Problem:
Range to copy from the entries below: the line containing "Die Zukunft von SAP ALM: Mit EPI-USE" through the line containing "c) I-2, II-3, III-4, IV-1.", inclusive. Retype only those lines, exactly, without any images.
Segment Start: Data
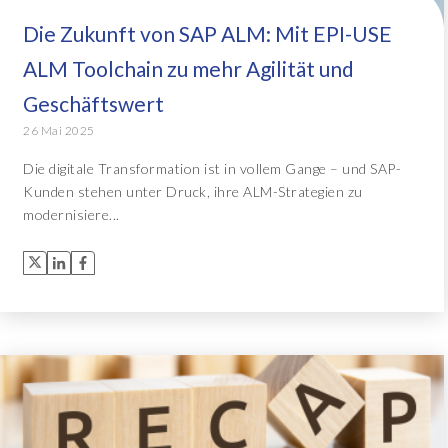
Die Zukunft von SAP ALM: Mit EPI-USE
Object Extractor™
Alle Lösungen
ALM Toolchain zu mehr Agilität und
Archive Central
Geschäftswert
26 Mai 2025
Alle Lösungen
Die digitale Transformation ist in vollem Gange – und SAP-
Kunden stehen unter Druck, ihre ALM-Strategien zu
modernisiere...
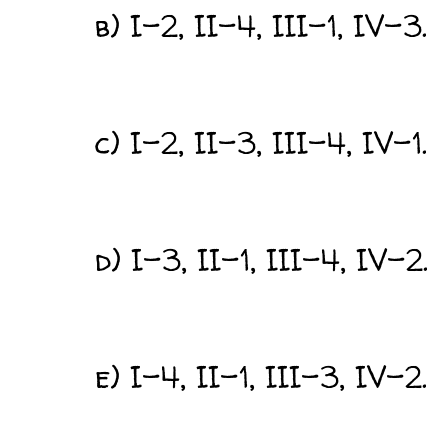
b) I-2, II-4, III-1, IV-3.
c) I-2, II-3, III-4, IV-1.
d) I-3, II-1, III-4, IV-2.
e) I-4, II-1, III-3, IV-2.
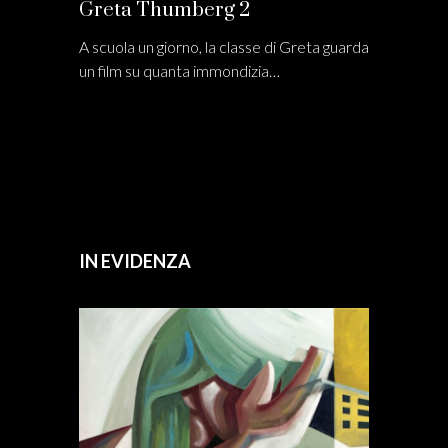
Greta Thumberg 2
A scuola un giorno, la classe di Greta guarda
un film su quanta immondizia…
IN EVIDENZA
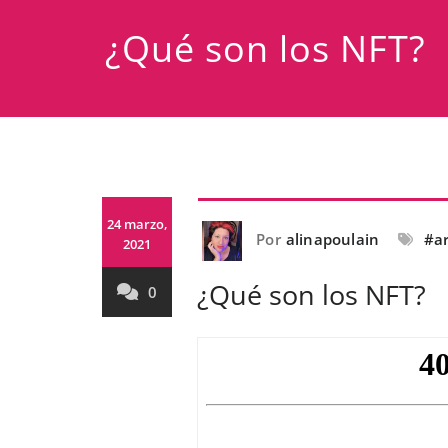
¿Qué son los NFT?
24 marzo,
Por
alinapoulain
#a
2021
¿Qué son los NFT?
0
Segment End: Data
Segment Start: Data
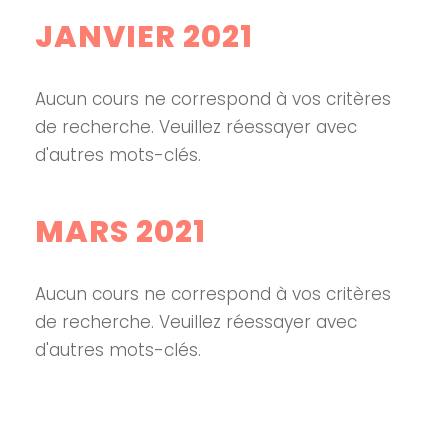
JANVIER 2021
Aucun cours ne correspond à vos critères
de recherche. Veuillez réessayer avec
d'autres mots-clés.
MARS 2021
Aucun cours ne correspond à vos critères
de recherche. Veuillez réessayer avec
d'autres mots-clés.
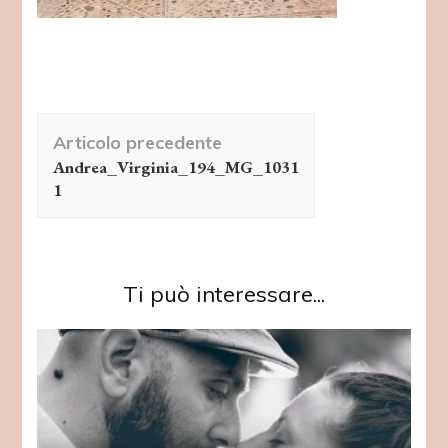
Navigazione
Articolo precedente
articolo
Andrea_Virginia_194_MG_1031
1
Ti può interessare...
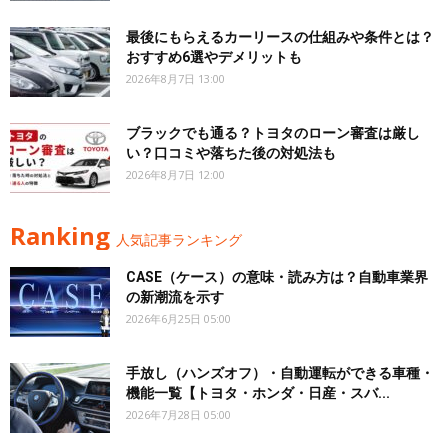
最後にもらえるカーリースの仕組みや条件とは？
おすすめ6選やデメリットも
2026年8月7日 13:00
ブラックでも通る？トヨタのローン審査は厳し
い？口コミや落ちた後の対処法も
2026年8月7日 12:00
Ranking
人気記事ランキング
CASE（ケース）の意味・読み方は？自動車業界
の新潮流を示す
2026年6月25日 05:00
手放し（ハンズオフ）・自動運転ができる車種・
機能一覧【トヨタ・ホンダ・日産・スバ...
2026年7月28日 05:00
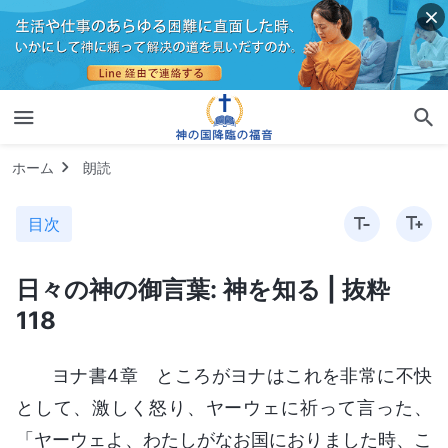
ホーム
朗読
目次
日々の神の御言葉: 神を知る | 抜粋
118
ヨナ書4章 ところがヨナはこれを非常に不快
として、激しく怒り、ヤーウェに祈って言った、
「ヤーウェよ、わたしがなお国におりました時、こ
Segment End: Data
Task result:
Die Zukunft von SAP ALM: Mit EPI-USE
Object Extractor™
Alle Lösungen
ALM Toolchain zu mehr Agilität und
Archive Central
Geschäftswert
26 Mai 2025
Alle Lösungen
Die digitale Transformation ist in vollem Gange – und SAP-
Kunden stehen unter Druck, ihre ALM-Strategien zu
modernisiere...
b) I-2, II-4, III-1, IV-3.
c) I-2, II-3, III-4, IV-1.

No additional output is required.